In an interview published in the Los Angeles Times, Simpson, who has weighed in prominently on fiscal issues in recent years, blasted the trend of old, white Republican males feeling compelled to legislate on abortion.
“[It's] a hideous thing. It’s terrible,” Simpson said of the medical procedure. “But it’s a deeply intimate and personal thing. … Men legislators shouldn’t even vote on it.”
Simpson also called out what he saw as a “homophobic strain in our party,” and accused members of the GOP of following a social agenda that was inconsistent with their broader political ideology.

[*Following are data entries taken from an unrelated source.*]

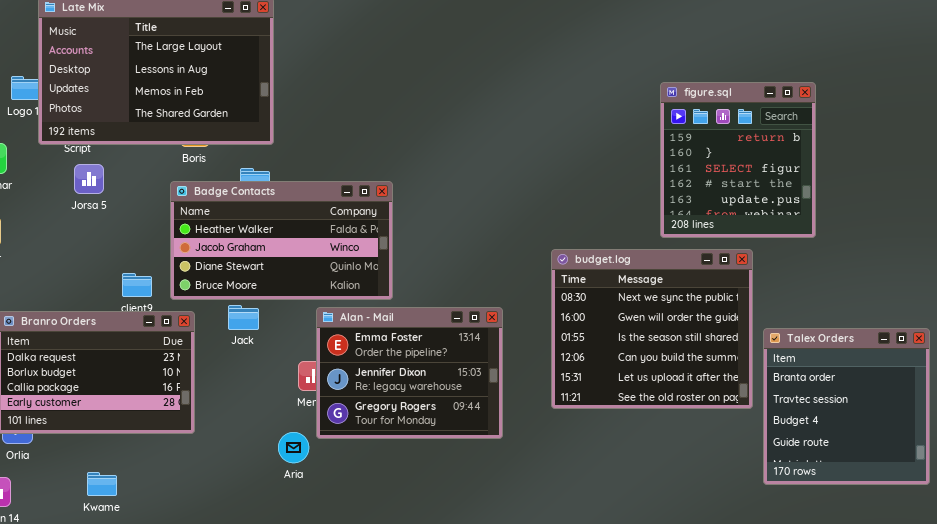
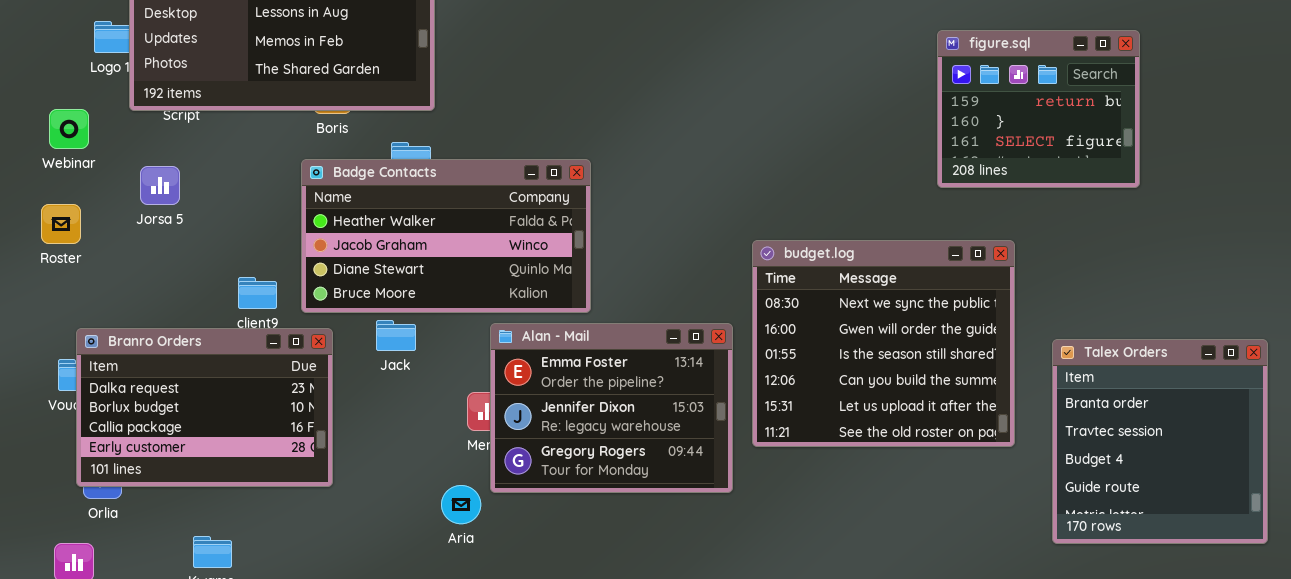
figure.sql: [660,82,816,238] -> [937,30,1140,188], resized
Jorsa 5: [74,164,104,194] -> [140,166,180,205], moved
budget.log: [551,249,753,409] -> [752,240,1015,447], moved
Talex Orders: [763,328,930,485] -> [1052,339,1268,544], moved

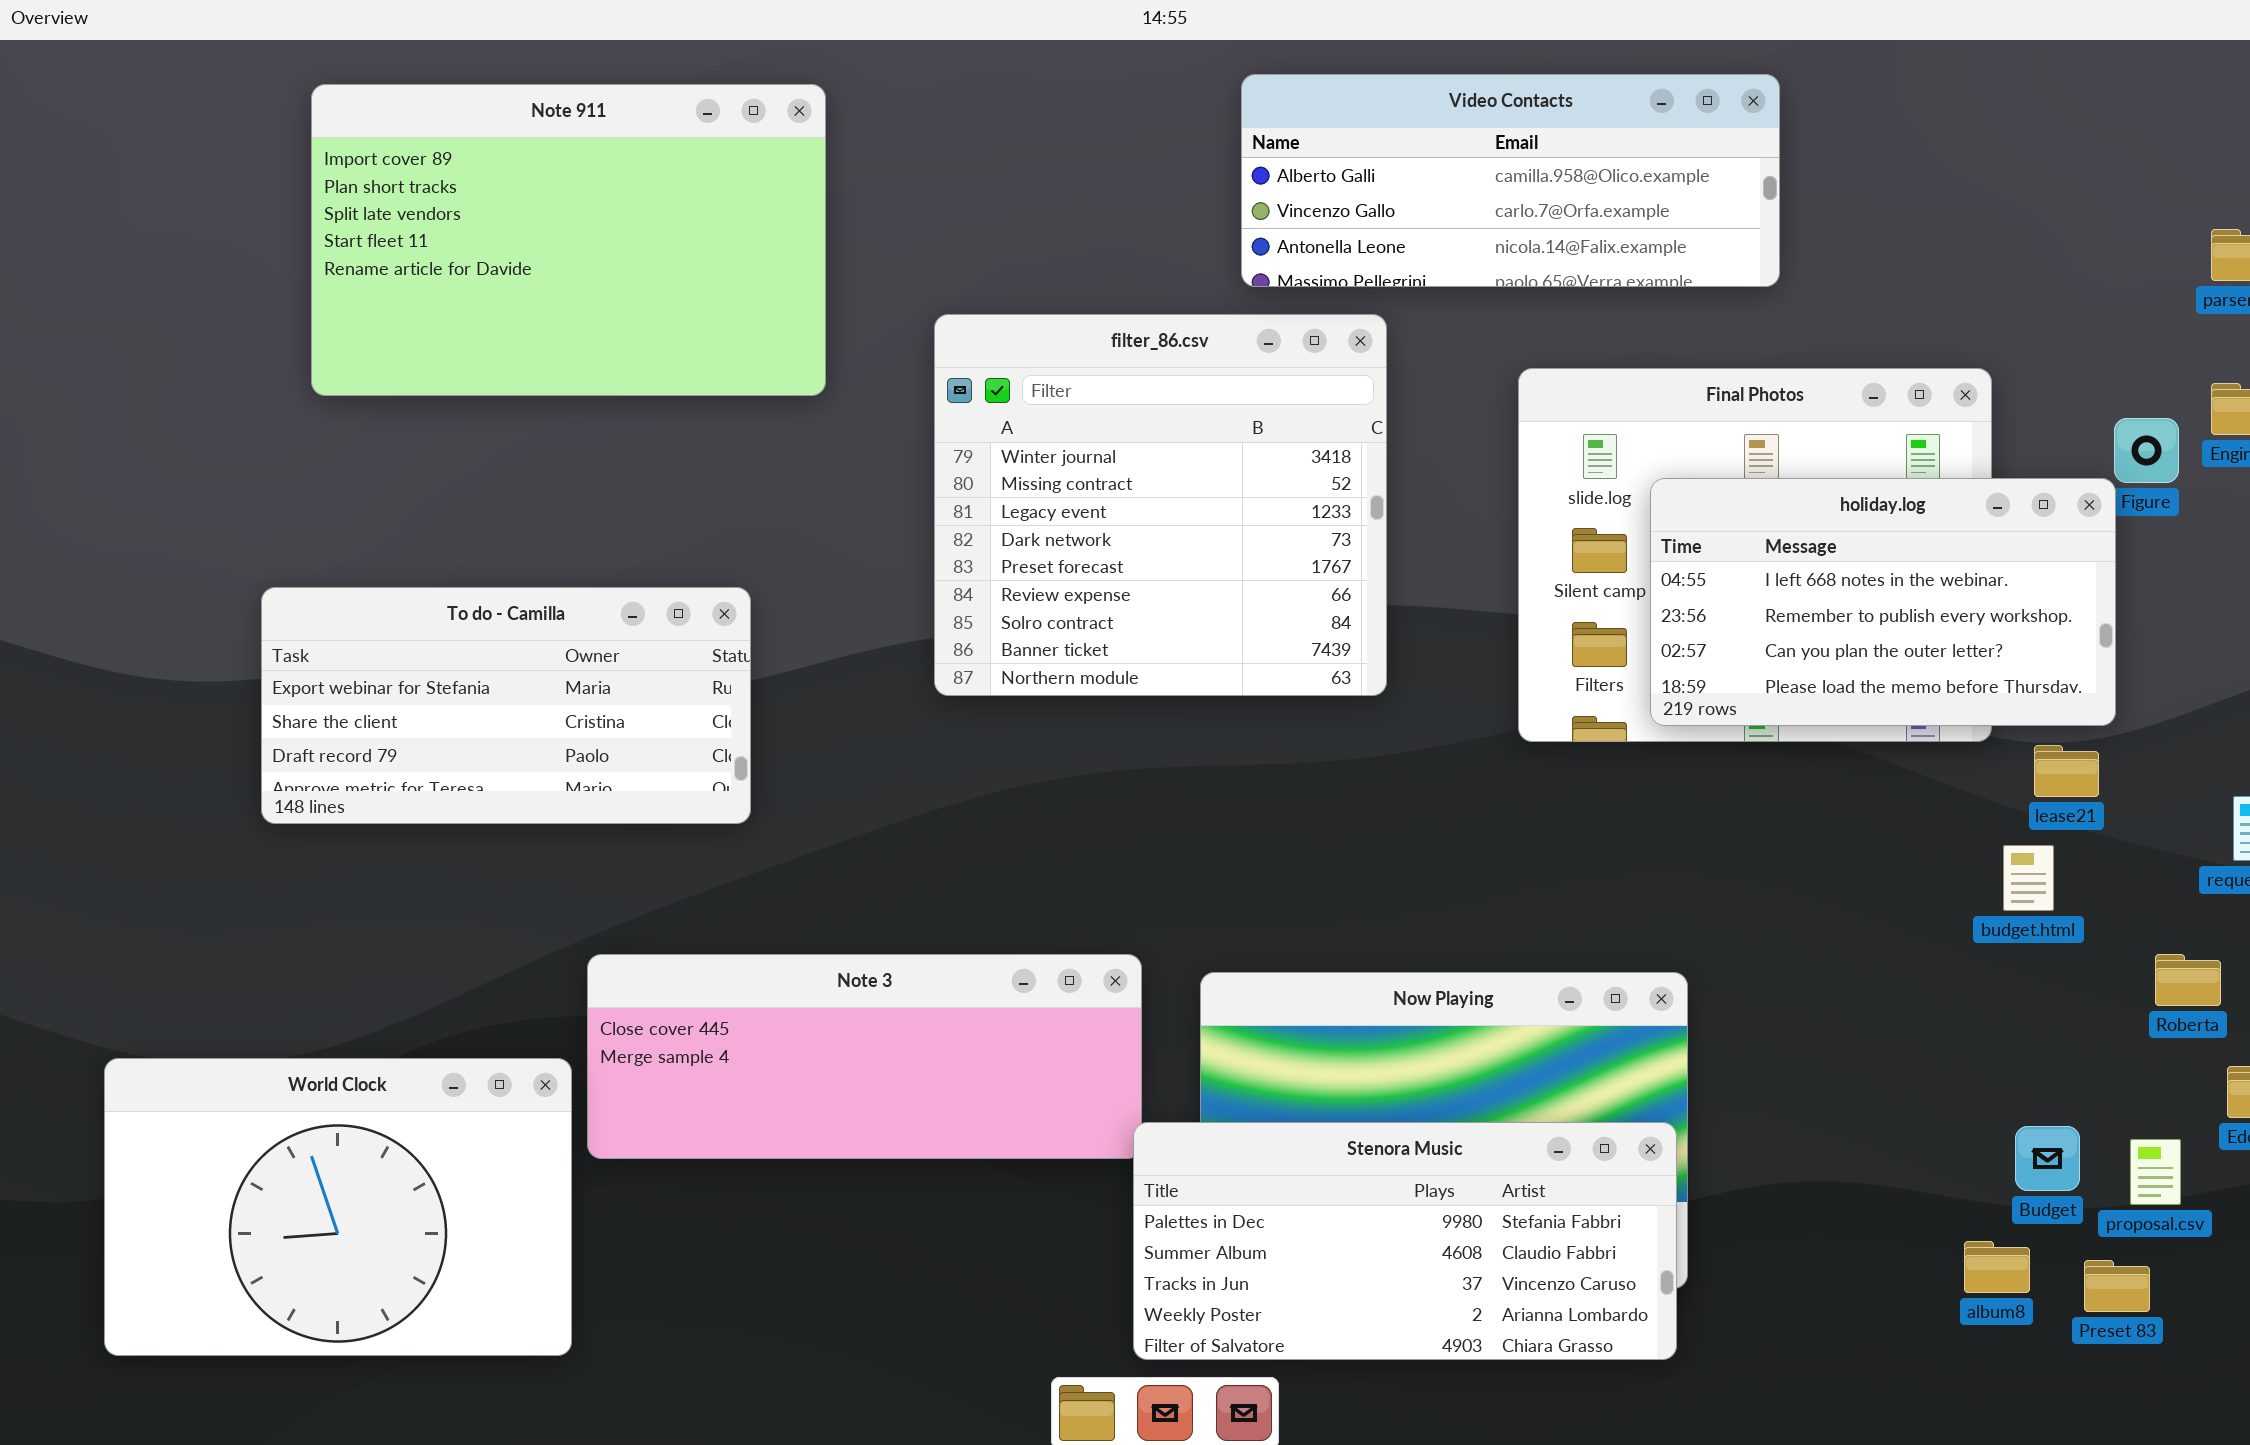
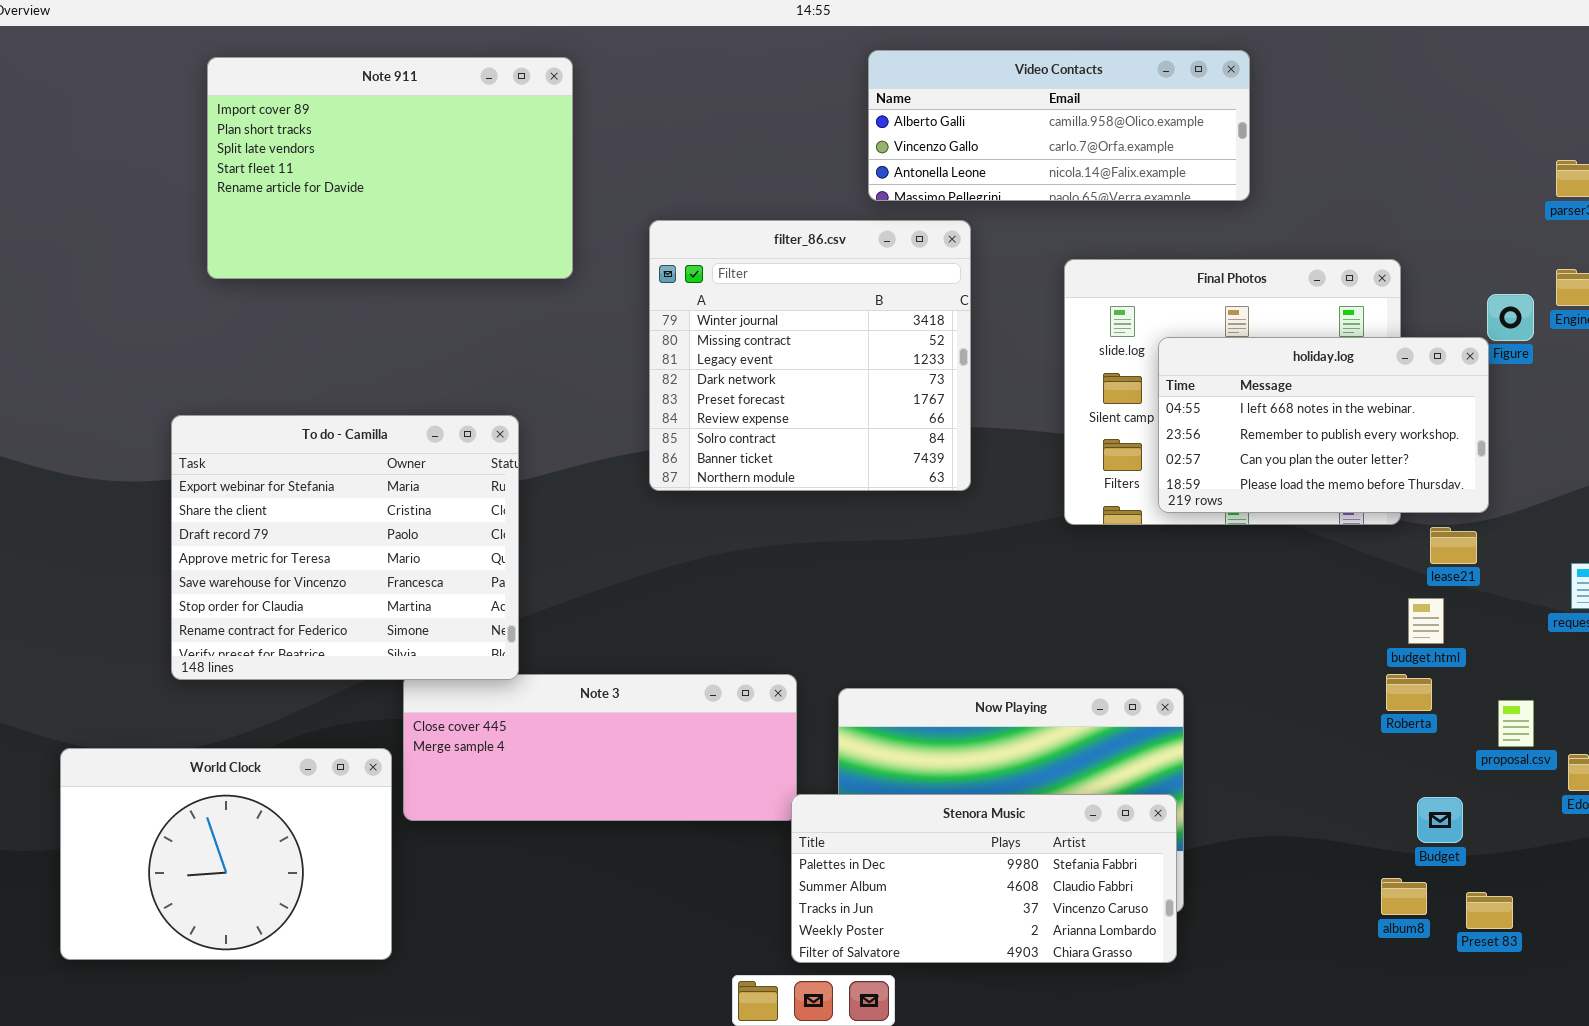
To do - Camilla: [261,587,751,824] -> [171,415,519,680], resized
Roberta: [2155,954,2221,1006] -> [1386,674,1432,711], moved
proposal.csv: [2130,1139,2181,1205] -> [1498,700,1534,747], moved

“You’re a Republican, you believe in get-out-of-your-life and the precious right to privacy, the right to be left alone,” Simpson said. “Well then, pal, I don’t care what you do. You can go worship the Great Eel at night, I don’t give a rat’s … . But don’t mess with me and don’t then go take a position I have and wrap religion around it.”
(Read the rest of Simpson’s interview with the Times here.)
Simpson has expressed similar disagreements with Republicans on social issues in the past. In 2011, he targeted intolerance in the party, suggesting that it often ended up being a hypocritical display of hate.
“But I’m not sticking with people who are homophobic, anti-women, you know, moral values while you’re diddling your secretary while you’re giving a speech on moral values,” he said. “Come on. Get off of it.”